In scenes almost overwhelmed by the significance of representing one of the last screen appearances by the late Tom Bell (alas, an appearance he recorded for Caroline Quentin’s perfunctory police drama, Blue Murder, which is due to air in a couple of weeks, may prove to be his epitaph) Tennison made her peace with Otley, typically in the most unglamorous of settings (a battered cafĂ©) and on the most inauspicious of terms. 15 years of screen history resolved itself around the cracked, lined faces of these two TV icons. It was impossible not to be moved by such a perfectly-executed, immaculately-scripted laying to rest of both a fictional partnership and a living legacy. After such viscerally draining viewing, that Bell’s character was seen to give up his life in order to save Tennison in the closing seconds of this episode could only reduce you to a silent howl of despair.

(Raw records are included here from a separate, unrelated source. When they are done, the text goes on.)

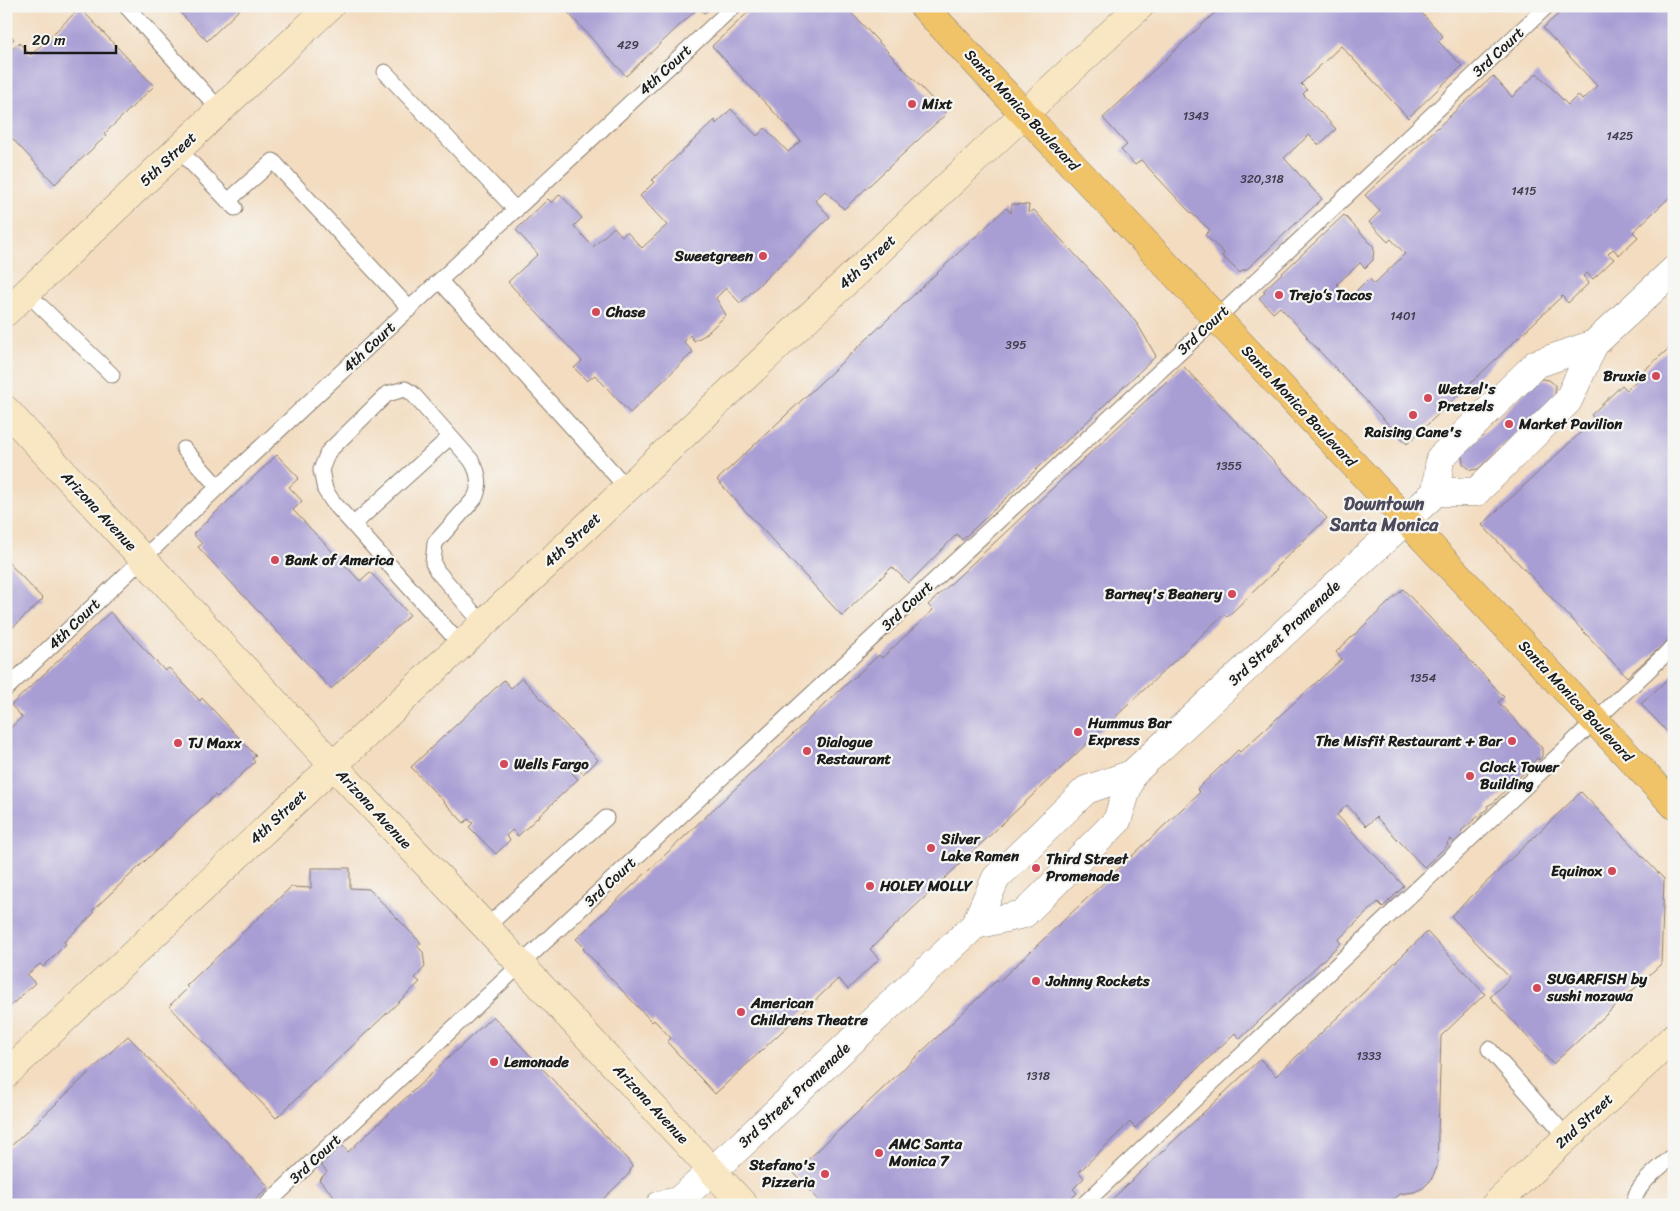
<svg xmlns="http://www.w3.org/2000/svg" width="1680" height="1211" font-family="Sriracha,sans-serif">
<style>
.building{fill:#a99ed4}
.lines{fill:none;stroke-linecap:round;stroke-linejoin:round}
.lane-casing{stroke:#887c6e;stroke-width:17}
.street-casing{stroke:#887c6e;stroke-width:29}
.secondary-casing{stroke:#887c6e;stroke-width:29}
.primary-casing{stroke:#887c6e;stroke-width:29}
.lane{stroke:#fff;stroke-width:15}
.street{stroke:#fff;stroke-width:28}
.secondary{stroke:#f9e7c3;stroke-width:28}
.primary{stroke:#f0c369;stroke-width:28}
.poi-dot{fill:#d1495b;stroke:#f6f6f2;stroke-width:2}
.labels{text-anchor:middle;stroke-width:4.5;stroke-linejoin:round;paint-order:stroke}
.number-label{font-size:12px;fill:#3f3c4a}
.street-label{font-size:15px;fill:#1c1c1c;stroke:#f6f6f2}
.poi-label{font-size:15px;font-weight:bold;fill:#1c1c1c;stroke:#f6f6f2;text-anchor:start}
.quarter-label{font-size:18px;font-weight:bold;fill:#4d4a5c;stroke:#f6f6f2}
</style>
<rect width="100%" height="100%" fill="#f6f6f2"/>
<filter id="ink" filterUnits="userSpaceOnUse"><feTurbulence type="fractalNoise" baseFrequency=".02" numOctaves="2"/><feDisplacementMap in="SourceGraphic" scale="10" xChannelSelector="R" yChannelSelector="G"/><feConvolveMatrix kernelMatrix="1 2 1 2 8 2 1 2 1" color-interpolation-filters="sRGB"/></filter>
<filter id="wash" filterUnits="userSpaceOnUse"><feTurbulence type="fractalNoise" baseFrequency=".0096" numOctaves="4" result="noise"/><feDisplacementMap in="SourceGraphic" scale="20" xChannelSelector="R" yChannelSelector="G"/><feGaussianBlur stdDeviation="1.12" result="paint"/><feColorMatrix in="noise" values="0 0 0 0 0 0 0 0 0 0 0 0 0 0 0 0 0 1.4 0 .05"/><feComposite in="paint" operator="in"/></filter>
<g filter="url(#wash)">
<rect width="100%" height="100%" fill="#f3dcbf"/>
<g id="blocks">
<g class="building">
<path d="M 174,6 L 243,6 L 207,41 Z"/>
<path d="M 562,6 L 713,6 L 704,13 L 698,8 L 626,76 Z"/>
<path d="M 755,6 L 845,6 L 946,114 L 844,209 L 825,191 L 815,200 L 830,217 L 740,303 L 726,288 L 716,298 L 726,315 L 705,335 L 694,341 L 690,335 L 684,342 L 693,352 L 630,413 L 595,375 L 587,381 L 574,368 L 582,361 L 508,282 L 538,254 L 516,230 L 548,199 L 552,203 L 560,194 L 582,218 L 574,226 L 593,247 L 614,227 L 622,236 L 627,232 L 642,248 L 667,225 L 640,196 L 654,182 L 652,180 L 715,120 L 716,124 L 731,109 L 757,136 L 765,128 L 788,152 L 801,141 L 712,46 Z"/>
<path d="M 1222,6 L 1415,6 L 1443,36 L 1438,41 L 1462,66 L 1408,118 L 1341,46 L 1301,84 L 1307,90 L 1303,94 L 1336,129 L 1319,145 L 1309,135 L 1284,158 L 1322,199 L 1245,271 L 1244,269 L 1240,273 L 1222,256 L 1224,253 L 1205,235 L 1210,230 L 1188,210 L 1141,160 L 1135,165 L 1121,150 L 1127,145 L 1103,118 Z"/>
<path d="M 1567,6 L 1674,6 L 1674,193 L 1633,232 L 1638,237 L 1619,255 L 1613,249 L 1608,254 L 1614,259 L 1593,279 L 1587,273 L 1583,276 L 1589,283 L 1568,303 L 1562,296 L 1407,444 L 1306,337 L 1307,336 L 1280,307 L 1273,313 L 1259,298 L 1265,293 L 1263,291 L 1344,215 L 1374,247 L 1373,260 L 1365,268 L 1360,263 L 1337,284 L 1350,297 L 1369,278 L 1374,284 L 1405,254 L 1391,239 L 1388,242 L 1369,222 L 1380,211 L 1365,195 L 1493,76 L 1512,97 L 1537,73 L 1568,105 L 1578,95 L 1582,100 L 1597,86 L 1543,28 Z"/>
<path d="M 80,8 L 154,86 L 104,134 L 106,136 L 55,184 L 6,132 L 6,55 L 19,43 L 31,55 Z"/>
<path d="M 6,30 L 14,39 L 9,44 L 6,41 Z"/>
<path d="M 1012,204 L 1029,205 L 1028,213 L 1034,210 L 1128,312 L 1138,325 L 1156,356 L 962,540 L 957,534 L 909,583 L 892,567 L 842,616 L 717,480 L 1006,208 L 1011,213 Z"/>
<path d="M 1674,344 L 1674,635 L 1627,677 L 1482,525 L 1595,419 L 1591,415 L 1622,385 L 1627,390 L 1636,381 L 1634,379 Z"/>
<path d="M 1183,366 L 1327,518 L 1276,567 L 1277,569 L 1227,617 L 1224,614 L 870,949 L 879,959 L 848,989 L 838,979 L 715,1094 L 667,1042 L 671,1038 L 654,1020 L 652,1022 L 583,949 L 584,947 L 576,939 L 828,701 L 879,655 L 882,658 L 933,610 L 928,605 Z"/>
<path d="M 1542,379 L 1549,380 L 1555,385 L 1555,396 L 1478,469 L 1471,470 L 1463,464 L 1462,454 L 1538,380 Z"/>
<path d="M 277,455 L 299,478 L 289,487 L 302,501 L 293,510 L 360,581 L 370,572 L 410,615 L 331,689 L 198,547 L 202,544 L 193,534 Z"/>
<path d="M 6,560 L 43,599 L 6,634 Z"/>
<path d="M 1403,589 L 1504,697 L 1498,702 L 1542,748 L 1542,757 L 1539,760 L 1537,758 L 1526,772 L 1525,771 L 1519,778 L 1518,777 L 1493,803 L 1487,806 L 1488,808 L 1461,831 L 1466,836 L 1456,845 L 1451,839 L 1447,843 L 1448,845 L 1424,867 L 1376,817 L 1366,826 L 1347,805 L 1337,815 L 1404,886 L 1383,907 L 1378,902 L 1338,940 L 1341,943 L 1240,1039 L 1235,1033 L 1135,1128 L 1130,1122 L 1079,1172 L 1084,1178 L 1073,1189 L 1077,1193 L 1065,1205 L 823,1205 L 794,1173 L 997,980 L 998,982 L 1200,792 L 1197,789 L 1238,750 L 1240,752 L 1342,659 L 1336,652 Z"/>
<path d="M 110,612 L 165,671 L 169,668 L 200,701 L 202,698 L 256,756 L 252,759 L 255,762 L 217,797 L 215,795 L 92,911 L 94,913 L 64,942 L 66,944 L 43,967 L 40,964 L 27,975 L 35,983 L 7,1009 L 6,732 L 22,717 L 11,705 Z"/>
<path d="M 1674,673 L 1674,739 L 1641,704 Z"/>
<path d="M 522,678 L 598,760 L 583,774 L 577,768 L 572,773 L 578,779 L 518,836 L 512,830 L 506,836 L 510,840 L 496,854 L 469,827 L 473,823 L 468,819 L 464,823 L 411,767 L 504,680 L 511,688 Z"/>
<path d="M 1581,792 L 1664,879 L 1661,964 L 1553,1064 L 1490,997 L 1510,978 L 1451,916 Z"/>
<path d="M 311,868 L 350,868 L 350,888 L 369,889 L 421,943 L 417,946 L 423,952 L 425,967 L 415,978 L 420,982 L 276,1118 L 169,1006 L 188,988 L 186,986 L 291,887 L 311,888 Z"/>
<path d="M 1427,932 L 1485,994 L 1441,1036 L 1437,1167 L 1431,1180 L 1423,1188 L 1414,1192 L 1399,1194 L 1391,1201 L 1394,1205 L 1106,1205 L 1260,1059 L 1276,1076 Z"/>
<path d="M 493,1016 L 628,1160 L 632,1166 L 629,1174 L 597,1205 L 333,1205 L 338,1200 L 319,1180 L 327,1172 L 319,1163 L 340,1143 L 348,1152 Z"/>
<path d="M 128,1036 L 269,1187 L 250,1205 L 6,1205 L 6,1151 Z"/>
</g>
</g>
</g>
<g filter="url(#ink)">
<use href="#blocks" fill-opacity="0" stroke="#887c6e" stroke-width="1"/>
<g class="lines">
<defs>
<g id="lane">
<path d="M 126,6 L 220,110"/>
<path d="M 385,72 L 516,210"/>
<path d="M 179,150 L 235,208"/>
<path d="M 228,201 L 273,161 L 410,309"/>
<path d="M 440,281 L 627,488"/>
<path d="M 27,293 L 112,375"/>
<path d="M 184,449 L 218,487"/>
<path d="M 354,524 L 450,437"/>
<path d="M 461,645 L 333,502 L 325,490 L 321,470 L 328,452 L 387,394 L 405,389 L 412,393 L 471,460 C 479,472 481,485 475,498 L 435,543 L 433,563 L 437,571 L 483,624"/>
<path d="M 6,689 L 218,487 L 734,6"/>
<path d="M 486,927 L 606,818"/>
<path d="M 1489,1049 L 1567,1137"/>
<path d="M 266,1205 L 521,964 L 1217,318 L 1547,6"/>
<path d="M 1083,1205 L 1674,646"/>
<path d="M 1634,1205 C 1633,1186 1661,1167 1674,1155"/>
</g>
<g id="street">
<path d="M 1436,492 L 1476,492 L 1568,401 L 1594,344"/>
<path d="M 975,925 L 1024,914 L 1117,821 L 1132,774"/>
<path d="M 660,1205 L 678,1201 L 741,1145 L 975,925 L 996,878 L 1086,790 L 1132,774 L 1436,492 L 1440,458 L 1536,364 L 1594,344 L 1674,270"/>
</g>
<g id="secondary">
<path d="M 6,312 L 330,6"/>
<path d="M 6,410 L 333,765 L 486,927 L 744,1205"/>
<path d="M 6,1074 L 1025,113 L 1140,6"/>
<path d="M 1495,1205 L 1674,1037"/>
</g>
<path id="primary" d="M 923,6 L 1674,805"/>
</defs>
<use href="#lane" class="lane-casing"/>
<use href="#street" class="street-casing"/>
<use href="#secondary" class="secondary-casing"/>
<use href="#primary" class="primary-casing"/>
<use href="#lane" class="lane"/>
<use href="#street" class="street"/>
<use href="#secondary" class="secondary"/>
<use href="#primary" class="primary"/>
</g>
</g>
<g class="poi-dot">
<circle cx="912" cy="104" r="5"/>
<circle cx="763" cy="256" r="5"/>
<circle cx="1279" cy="295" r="5"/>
<circle cx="596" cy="312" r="5"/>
<circle cx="1656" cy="376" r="5"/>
<circle cx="1428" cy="398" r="5"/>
<circle cx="1413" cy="415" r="5"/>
<circle cx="1509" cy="424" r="5"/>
<circle cx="275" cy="560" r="5"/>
<circle cx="1232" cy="594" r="5"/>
<circle cx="1078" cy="732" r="5"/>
<circle cx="1512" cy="741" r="5"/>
<circle cx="178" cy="743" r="5"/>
<circle cx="807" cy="751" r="5"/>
<circle cx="504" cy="764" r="5"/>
<circle cx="1470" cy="776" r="5"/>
<circle cx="931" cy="848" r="5"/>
<circle cx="1036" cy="868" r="5"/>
<circle cx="1612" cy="871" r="5"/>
<circle cx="870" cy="886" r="5"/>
<circle cx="1036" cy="981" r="5"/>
<circle cx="1537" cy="988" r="5"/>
<circle cx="741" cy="1012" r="5"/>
<circle cx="494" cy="1062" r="5"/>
<circle cx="879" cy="1153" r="5"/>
<circle cx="825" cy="1174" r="5"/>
</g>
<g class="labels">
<g class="number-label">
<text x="628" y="49">429</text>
<text x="1196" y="120">1343</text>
<text x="1620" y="140">1425</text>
<text x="1262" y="183">320,318</text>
<text x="1524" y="195">1415</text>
<text x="1403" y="320">1401</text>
<text x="1016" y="349">395</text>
<text x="1229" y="470">1355</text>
<text x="1423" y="682">1354</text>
<text x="1369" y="1060">1333</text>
<text x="1038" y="1080">1318</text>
</g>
<g class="street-label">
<text transform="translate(1498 52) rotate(-43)" y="5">3rd Court</text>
<text transform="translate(665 70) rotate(-43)" y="5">4th Court</text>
<text transform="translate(1022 110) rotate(47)" y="5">Santa Monica Boulevard</text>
<text transform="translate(168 159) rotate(-43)" y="5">5th Street</text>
<text transform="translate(867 262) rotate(-43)" y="5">4th Street</text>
<text transform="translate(1203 330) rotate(-43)" y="5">3rd Court</text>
<text transform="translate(369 347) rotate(-43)" y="5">4th Court</text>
<text transform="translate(1299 406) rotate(47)" y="5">Santa Monica Boulevard</text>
<text transform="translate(99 511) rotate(47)" y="5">Arizona Avenue</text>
<text transform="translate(572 540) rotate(-43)" y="5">4th Street</text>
<text transform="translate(907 606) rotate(-43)" y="5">3rd Court</text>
<text transform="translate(74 624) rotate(-44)" y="5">4th Court</text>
<text transform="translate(1284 633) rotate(-43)" y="5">3rd Street Promenade</text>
<text transform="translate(1576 701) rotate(47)" y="5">Santa Monica Boulevard</text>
<text transform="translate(374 809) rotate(47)" y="5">Arizona Avenue</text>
<text transform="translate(278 817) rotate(-43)" y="5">4th Street</text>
<text transform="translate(610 882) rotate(-43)" y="5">3rd Court</text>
<text transform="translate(794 1095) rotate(-43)" y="5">3rd Street Promenade</text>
<text transform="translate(651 1104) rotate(47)" y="5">Arizona Avenue</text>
<text transform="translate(1584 1121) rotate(-43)" y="5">2nd Street</text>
<text transform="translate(315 1159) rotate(-43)" y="5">3rd Court</text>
</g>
<g class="poi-label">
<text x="922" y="109">Mixt</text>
<text x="753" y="261" text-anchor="end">Sweetgreen</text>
<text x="1289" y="300">Trejo‘s Tacos</text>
<text x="606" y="317">Chase</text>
<text x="1646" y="381" text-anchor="end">Bruxie</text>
<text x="1438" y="394">Wetzel's<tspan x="1438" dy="17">Pretzels</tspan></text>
<text x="1519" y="429">Market Pavilion</text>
<text x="1413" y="437" text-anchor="middle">Raising Cane's</text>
<text x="285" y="565">Bank of America</text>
<text x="1222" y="599" text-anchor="end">Barney's Beanery</text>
<text x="1088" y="728">Hummus Bar<tspan x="1088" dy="17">Express</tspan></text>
<text x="1502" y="746" text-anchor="end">The Misfit Restaurant + Bar</text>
<text x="817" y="747">Dialogue<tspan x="817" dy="17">Restaurant</tspan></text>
<text x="188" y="748">TJ Maxx</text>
<text x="514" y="769">Wells Fargo</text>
<text x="1480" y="772">Clock Tower<tspan x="1480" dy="17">Building</tspan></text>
<text x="941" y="844">Silver<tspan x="941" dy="17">Lake Ramen</tspan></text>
<text x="1046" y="864">Third Street<tspan x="1046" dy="17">Promenade</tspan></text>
<text x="1602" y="876" text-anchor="end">Equinox</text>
<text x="880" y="891">HOLEY MOLLY</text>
<text x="1547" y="984">SUGARFISH by<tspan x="1547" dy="17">sushi nozawa</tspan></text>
<text x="1046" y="986">Johnny Rockets</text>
<text x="751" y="1008">American<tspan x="751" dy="17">Childrens Theatre</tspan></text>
<text x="504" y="1067">Lemonade</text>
<text x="889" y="1149">AMC Santa<tspan x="889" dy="17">Monica 7</tspan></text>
<text x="815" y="1170" text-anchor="end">Stefano's<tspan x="815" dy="17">Pizzeria</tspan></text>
</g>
<g class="quarter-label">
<text x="1384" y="510">Downtown<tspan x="1384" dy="21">Santa Monica</tspan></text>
</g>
</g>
<rect width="1680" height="1211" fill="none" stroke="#f6f6f2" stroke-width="25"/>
<path d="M25 45v8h91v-8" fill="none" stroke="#1c1c1c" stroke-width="2.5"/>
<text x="32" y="45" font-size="15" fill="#1c1c1c" stroke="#f6f6f2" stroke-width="4" paint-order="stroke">20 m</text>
</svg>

This was television drama of the highest and noblest of orders. Such was its scope, coupled with the baggage of a decade-and-a-half spent swirling round popular culture, minor faults and blemishes were trampled into inconsequentiality.

The endless scattergun establishing shots forever shouting “Look! It’s a busy 21st century city!” felt just as superfluous after their umpteenth outing as did the kind that pock-marked Cracker a fortnight ago. However they were repeatedly driven from your immediate thoughts by the brutal, bloody-minded force of the central performance.

Everything that was missing in Manchester two weeks ago – a context that served a story, not the other way around, plus a bunch of characters and concerns that did the same – was present in the London of Sunday night. What was handed such an astonishing beginning all those years ago looks destined to receive just as extraordinary a conclusion today. That Helen Mirren still makes us care for her character after all this time and in the face of such a blizzard of narrative corrosion is the most remarkable thing of all.